(Beginning of THE INPUT)

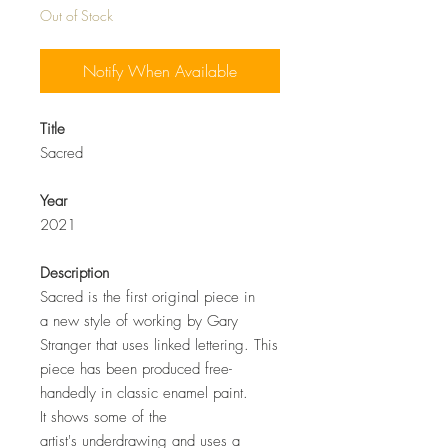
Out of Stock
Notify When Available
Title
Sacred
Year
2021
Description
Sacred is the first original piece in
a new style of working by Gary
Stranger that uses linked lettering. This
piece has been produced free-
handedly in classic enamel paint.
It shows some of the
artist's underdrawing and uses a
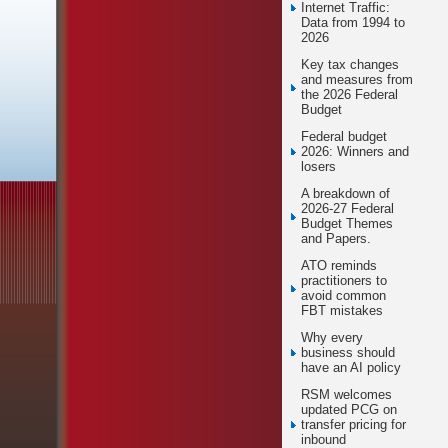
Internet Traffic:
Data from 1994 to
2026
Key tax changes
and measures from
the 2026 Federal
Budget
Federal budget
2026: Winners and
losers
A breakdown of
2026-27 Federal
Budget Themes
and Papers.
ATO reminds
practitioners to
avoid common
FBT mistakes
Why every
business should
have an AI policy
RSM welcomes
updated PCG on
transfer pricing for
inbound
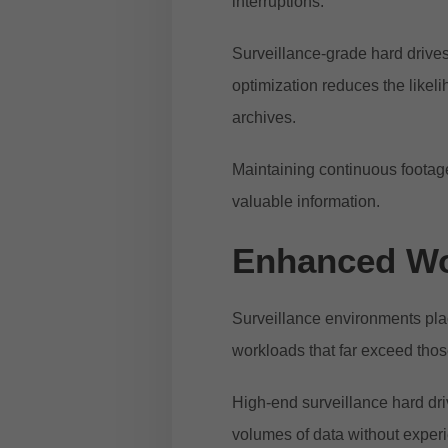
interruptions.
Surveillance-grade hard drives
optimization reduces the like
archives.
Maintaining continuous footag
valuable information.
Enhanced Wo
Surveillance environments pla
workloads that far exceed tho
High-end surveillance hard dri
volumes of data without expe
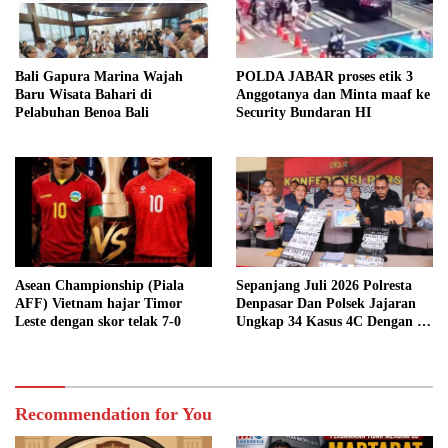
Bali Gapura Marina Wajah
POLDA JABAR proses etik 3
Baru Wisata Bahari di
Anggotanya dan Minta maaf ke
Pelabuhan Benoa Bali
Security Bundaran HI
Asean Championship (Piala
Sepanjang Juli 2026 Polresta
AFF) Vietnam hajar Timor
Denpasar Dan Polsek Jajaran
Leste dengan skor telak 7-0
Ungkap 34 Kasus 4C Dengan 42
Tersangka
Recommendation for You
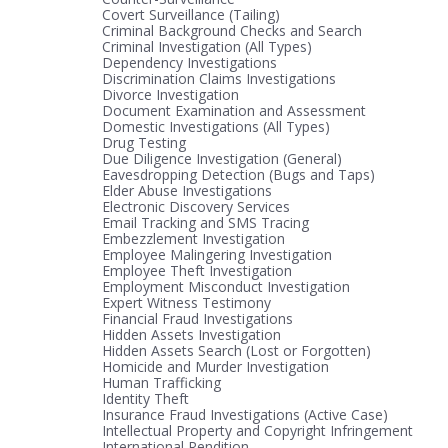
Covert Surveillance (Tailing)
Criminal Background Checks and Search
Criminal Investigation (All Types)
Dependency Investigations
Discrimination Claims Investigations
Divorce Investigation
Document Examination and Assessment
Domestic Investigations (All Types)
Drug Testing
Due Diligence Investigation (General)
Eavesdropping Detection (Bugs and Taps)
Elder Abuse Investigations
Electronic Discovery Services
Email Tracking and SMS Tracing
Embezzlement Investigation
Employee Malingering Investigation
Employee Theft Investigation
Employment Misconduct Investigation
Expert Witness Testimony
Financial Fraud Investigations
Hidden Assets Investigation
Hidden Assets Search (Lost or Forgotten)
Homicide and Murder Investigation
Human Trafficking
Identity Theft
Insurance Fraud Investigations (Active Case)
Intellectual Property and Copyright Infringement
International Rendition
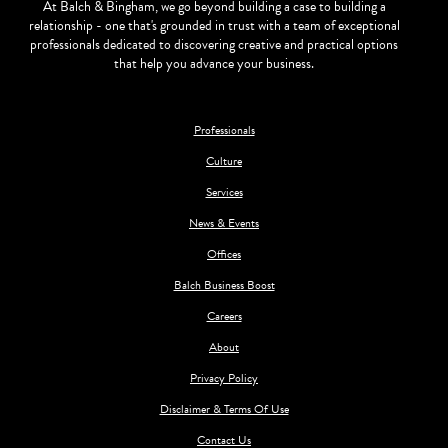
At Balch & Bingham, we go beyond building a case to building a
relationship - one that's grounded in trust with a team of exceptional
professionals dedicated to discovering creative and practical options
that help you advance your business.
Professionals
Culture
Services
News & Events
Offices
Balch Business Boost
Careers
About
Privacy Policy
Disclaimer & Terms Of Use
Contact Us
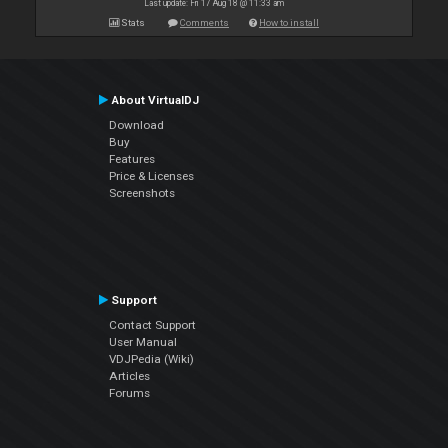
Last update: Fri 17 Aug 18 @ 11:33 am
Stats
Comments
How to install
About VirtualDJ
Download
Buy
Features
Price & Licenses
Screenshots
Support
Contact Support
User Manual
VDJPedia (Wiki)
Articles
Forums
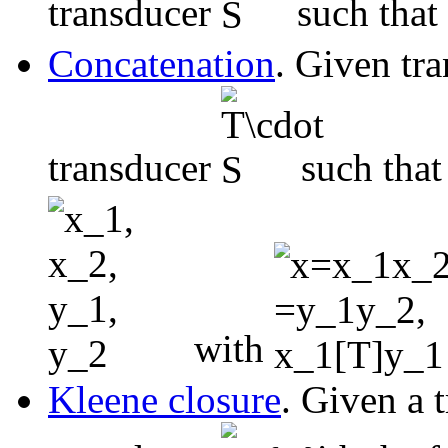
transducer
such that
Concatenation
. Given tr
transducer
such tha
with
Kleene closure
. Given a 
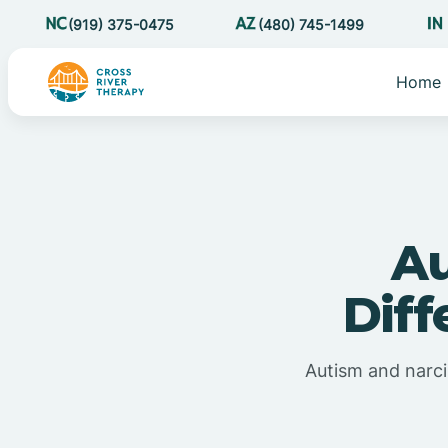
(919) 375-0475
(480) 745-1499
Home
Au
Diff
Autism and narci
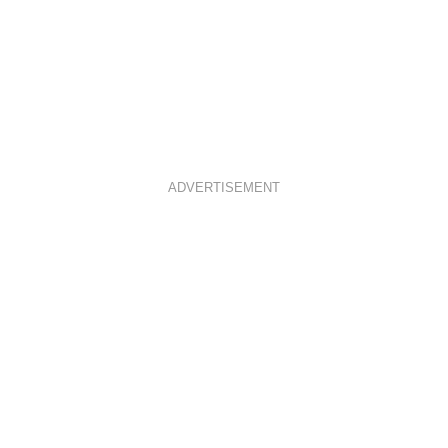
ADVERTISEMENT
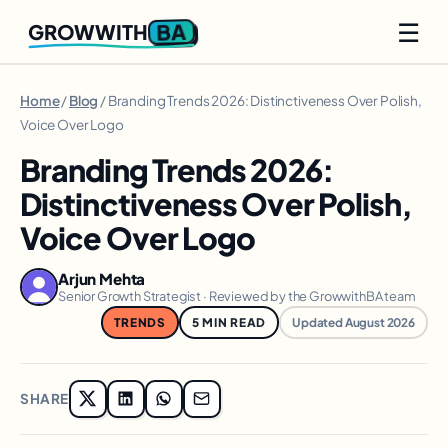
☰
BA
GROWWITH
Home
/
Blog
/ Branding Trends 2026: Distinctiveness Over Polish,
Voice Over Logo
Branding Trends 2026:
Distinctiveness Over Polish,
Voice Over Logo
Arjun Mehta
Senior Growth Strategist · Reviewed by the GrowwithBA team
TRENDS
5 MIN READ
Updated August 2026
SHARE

(End of THE INPUT)

**WORK REQUEST:**
Rewrite the part of the records that opens with the line containing "interruptions." and closes with the line containing "Recommendation for You", renaming "Recommendation" as "Suggestion" and leaving everything else unchanged. Give only those lines, without the pictures.

**SOLUTION FOR THIS EXERCISE:**
interruptions.
Surveillance-grade hard drives
optimization reduces the like
archives.
Maintaining continuous footag
valuable information.
Enhanced Wo
Surveillance environments pla
workloads that far exceed tho
High-end surveillance hard dri
volumes of data without expe
Bali Gapura Marina Wajah
POLDA JABAR proses etik 3
Baru Wisata Bahari di
Anggotanya dan Minta maaf ke
Pelabuhan Benoa Bali
Security Bundaran HI
Asean Championship (Piala
Sepanjang Juli 2026 Polresta
AFF) Vietnam hajar Timor
Denpasar Dan Polsek Jajaran
Leste dengan skor telak 7-0
Ungkap 34 Kasus 4C Dengan 42
Tersangka
Suggestion for You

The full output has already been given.